§ **SUPPLIED ENTRIES**
============

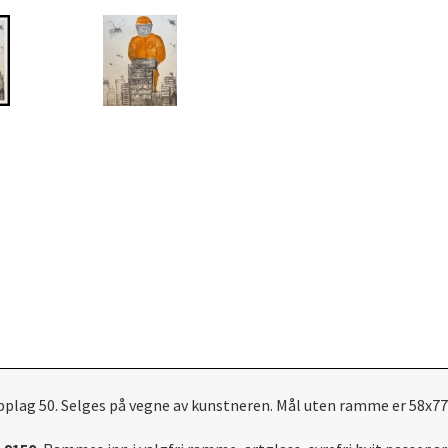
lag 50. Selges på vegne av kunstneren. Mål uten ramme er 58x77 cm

============

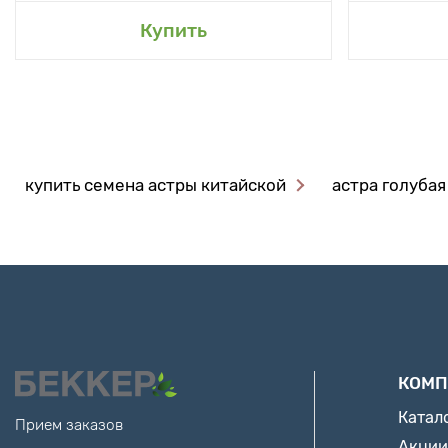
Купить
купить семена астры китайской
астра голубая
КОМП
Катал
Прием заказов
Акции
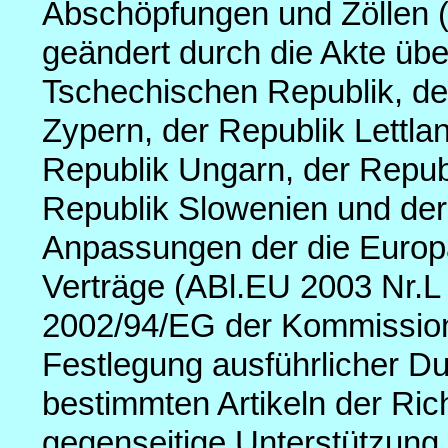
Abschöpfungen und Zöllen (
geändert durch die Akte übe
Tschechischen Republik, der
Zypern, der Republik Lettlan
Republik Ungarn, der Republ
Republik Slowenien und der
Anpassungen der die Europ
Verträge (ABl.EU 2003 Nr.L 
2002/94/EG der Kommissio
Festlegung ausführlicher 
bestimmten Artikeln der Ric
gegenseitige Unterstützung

============

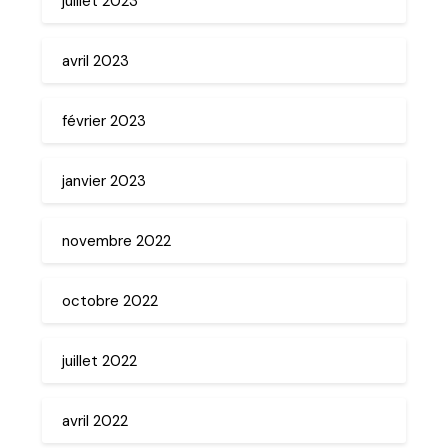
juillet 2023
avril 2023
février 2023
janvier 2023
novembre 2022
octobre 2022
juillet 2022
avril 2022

============

§ **REQUEST**
Return each line of the records that contains the word "Republik".

§ **ANSWER BELOW**
Tschechischen Republik, der
Zypern, der Republik Lettlan
Republik Ungarn, der Republ
Republik Slowenien und der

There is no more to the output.